## Prompt
The response must restate the data exactly, with nothing left out.

## Task data
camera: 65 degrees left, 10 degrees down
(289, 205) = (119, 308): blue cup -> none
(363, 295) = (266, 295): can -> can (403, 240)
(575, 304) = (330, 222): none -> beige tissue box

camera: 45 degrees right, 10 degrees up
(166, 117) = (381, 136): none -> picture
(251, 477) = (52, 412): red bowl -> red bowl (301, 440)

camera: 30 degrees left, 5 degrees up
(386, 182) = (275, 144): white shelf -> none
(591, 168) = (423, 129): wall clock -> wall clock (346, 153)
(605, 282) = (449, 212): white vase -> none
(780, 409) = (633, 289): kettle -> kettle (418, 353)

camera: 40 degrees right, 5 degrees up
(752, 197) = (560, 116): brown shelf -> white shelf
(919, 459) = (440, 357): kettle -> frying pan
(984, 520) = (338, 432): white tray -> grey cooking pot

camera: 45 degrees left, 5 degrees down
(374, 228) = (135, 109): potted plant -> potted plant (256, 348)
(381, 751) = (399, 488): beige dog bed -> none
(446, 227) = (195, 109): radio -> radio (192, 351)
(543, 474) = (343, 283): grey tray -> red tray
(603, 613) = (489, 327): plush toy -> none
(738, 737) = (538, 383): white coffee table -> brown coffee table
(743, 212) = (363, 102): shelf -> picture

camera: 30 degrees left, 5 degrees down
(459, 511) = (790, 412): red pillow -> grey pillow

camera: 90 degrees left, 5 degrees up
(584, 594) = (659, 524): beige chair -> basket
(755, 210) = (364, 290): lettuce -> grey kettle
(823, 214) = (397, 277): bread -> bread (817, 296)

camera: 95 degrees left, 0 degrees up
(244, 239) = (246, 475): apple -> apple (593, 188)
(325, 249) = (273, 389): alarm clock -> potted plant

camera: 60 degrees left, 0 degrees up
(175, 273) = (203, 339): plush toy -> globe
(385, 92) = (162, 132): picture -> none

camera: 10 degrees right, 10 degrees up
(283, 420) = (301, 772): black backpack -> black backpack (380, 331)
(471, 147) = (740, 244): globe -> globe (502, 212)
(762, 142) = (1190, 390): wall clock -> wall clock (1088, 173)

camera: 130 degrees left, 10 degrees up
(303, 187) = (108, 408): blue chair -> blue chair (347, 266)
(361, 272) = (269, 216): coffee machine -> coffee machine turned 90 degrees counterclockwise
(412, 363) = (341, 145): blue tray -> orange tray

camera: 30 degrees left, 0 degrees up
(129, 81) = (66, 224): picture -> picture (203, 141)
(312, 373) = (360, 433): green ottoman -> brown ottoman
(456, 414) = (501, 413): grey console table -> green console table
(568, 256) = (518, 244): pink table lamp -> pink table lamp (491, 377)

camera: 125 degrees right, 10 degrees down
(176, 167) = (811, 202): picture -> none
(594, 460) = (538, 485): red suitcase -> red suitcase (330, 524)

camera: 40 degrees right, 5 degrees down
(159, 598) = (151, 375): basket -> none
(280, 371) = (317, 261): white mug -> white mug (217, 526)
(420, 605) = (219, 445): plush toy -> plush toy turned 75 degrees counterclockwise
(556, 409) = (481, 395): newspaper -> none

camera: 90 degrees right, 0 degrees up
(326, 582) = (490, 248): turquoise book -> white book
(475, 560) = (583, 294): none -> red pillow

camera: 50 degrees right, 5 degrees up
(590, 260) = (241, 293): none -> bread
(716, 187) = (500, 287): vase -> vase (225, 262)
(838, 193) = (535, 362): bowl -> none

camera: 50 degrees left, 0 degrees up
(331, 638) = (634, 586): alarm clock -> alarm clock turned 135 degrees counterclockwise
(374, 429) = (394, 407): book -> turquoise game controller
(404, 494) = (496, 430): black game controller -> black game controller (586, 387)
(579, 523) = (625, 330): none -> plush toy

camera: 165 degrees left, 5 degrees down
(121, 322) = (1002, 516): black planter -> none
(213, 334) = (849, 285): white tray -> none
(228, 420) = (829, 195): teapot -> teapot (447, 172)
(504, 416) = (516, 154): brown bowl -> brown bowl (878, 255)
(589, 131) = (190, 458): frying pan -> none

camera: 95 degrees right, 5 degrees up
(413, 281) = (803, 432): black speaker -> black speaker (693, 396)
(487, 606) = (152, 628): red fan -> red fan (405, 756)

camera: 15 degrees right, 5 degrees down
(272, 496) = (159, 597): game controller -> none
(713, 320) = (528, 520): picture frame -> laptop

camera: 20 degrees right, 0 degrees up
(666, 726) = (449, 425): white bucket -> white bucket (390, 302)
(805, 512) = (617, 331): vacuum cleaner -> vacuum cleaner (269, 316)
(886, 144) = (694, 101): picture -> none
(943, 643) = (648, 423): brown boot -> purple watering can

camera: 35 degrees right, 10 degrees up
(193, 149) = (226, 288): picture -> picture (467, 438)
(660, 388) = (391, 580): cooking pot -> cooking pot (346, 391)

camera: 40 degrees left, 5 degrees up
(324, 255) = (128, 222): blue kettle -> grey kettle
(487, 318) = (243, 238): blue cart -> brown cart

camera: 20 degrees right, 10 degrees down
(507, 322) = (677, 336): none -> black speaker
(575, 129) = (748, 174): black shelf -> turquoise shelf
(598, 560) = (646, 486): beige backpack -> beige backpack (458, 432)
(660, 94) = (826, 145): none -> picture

## Response area
camera: 65 degrees left, 10 degrees down
(289, 205) = (119, 308): blue cup -> none
(363, 295) = (266, 295): can -> can (403, 240)
(575, 304) = (330, 222): none -> beige tissue box

camera: 45 degrees right, 10 degrees up
(166, 117) = (381, 136): none -> picture
(251, 477) = (52, 412): red bowl -> red bowl (301, 440)

camera: 30 degrees left, 5 degrees up
(386, 182) = (275, 144): white shelf -> none
(591, 168) = (423, 129): wall clock -> wall clock (346, 153)
(605, 282) = (449, 212): white vase -> none
(780, 409) = (633, 289): kettle -> kettle (418, 353)

camera: 40 degrees right, 5 degrees up
(752, 197) = (560, 116): brown shelf -> white shelf
(919, 459) = (440, 357): kettle -> frying pan
(984, 520) = (338, 432): white tray -> grey cooking pot

camera: 45 degrees left, 5 degrees down
(374, 228) = (135, 109): potted plant -> potted plant (256, 348)
(381, 751) = (399, 488): beige dog bed -> none
(446, 227) = (195, 109): radio -> radio (192, 351)
(543, 474) = (343, 283): grey tray -> red tray
(603, 613) = (489, 327): plush toy -> none
(738, 737) = (538, 383): white coffee table -> brown coffee table
(743, 212) = (363, 102): shelf -> picture

camera: 30 degrees left, 5 degrees down
(459, 511) = (790, 412): red pillow -> grey pillow

camera: 90 degrees left, 5 degrees up
(584, 594) = (659, 524): beige chair -> basket
(755, 210) = (364, 290): lettuce -> grey kettle
(823, 214) = (397, 277): bread -> bread (817, 296)

camera: 95 degrees left, 0 degrees up
(244, 239) = (246, 475): apple -> apple (593, 188)
(325, 249) = (273, 389): alarm clock -> potted plant

camera: 60 degrees left, 0 degrees up
(175, 273) = (203, 339): plush toy -> globe
(385, 92) = (162, 132): picture -> none

camera: 10 degrees right, 10 degrees up
(283, 420) = (301, 772): black backpack -> black backpack (380, 331)
(471, 147) = (740, 244): globe -> globe (502, 212)
(762, 142) = (1190, 390): wall clock -> wall clock (1088, 173)

camera: 130 degrees left, 10 degrees up
(303, 187) = (108, 408): blue chair -> blue chair (347, 266)
(361, 272) = (269, 216): coffee machine -> coffee machine turned 90 degrees counterclockwise
(412, 363) = (341, 145): blue tray -> orange tray

camera: 30 degrees left, 0 degrees up
(129, 81) = (66, 224): picture -> picture (203, 141)
(312, 373) = (360, 433): green ottoman -> brown ottoman
(456, 414) = (501, 413): grey console table -> green console table
(568, 256) = (518, 244): pink table lamp -> pink table lamp (491, 377)

camera: 125 degrees right, 10 degrees down
(176, 167) = (811, 202): picture -> none
(594, 460) = (538, 485): red suitcase -> red suitcase (330, 524)

camera: 40 degrees right, 5 degrees down
(159, 598) = (151, 375): basket -> none
(280, 371) = (317, 261): white mug -> white mug (217, 526)
(420, 605) = (219, 445): plush toy -> plush toy turned 75 degrees counterclockwise
(556, 409) = (481, 395): newspaper -> none

camera: 90 degrees right, 0 degrees up
(326, 582) = (490, 248): turquoise book -> white book
(475, 560) = (583, 294): none -> red pillow

camera: 50 degrees right, 5 degrees up
(590, 260) = (241, 293): none -> bread
(716, 187) = (500, 287): vase -> vase (225, 262)
(838, 193) = (535, 362): bowl -> none

camera: 50 degrees left, 0 degrees up
(331, 638) = (634, 586): alarm clock -> alarm clock turned 135 degrees counterclockwise
(374, 429) = (394, 407): book -> turquoise game controller
(404, 494) = (496, 430): black game controller -> black game controller (586, 387)
(579, 523) = (625, 330): none -> plush toy

camera: 165 degrees left, 5 degrees down
(121, 322) = (1002, 516): black planter -> none
(213, 334) = (849, 285): white tray -> none
(228, 420) = (829, 195): teapot -> teapot (447, 172)
(504, 416) = (516, 154): brown bowl -> brown bowl (878, 255)
(589, 131) = (190, 458): frying pan -> none

camera: 95 degrees right, 5 degrees up
(413, 281) = (803, 432): black speaker -> black speaker (693, 396)
(487, 606) = (152, 628): red fan -> red fan (405, 756)

camera: 15 degrees right, 5 degrees down
(272, 496) = (159, 597): game controller -> none
(713, 320) = (528, 520): picture frame -> laptop

camera: 20 degrees right, 0 degrees up
(666, 726) = (449, 425): white bucket -> white bucket (390, 302)
(805, 512) = (617, 331): vacuum cleaner -> vacuum cleaner (269, 316)
(886, 144) = (694, 101): picture -> none
(943, 643) = (648, 423): brown boot -> purple watering can

camera: 35 degrees right, 10 degrees up
(193, 149) = (226, 288): picture -> picture (467, 438)
(660, 388) = (391, 580): cooking pot -> cooking pot (346, 391)

camera: 40 degrees left, 5 degrees up
(324, 255) = (128, 222): blue kettle -> grey kettle
(487, 318) = (243, 238): blue cart -> brown cart

camera: 20 degrees right, 10 degrees down
(507, 322) = (677, 336): none -> black speaker
(575, 129) = (748, 174): black shelf -> turquoise shelf
(598, 560) = (646, 486): beige backpack -> beige backpack (458, 432)
(660, 94) = (826, 145): none -> picture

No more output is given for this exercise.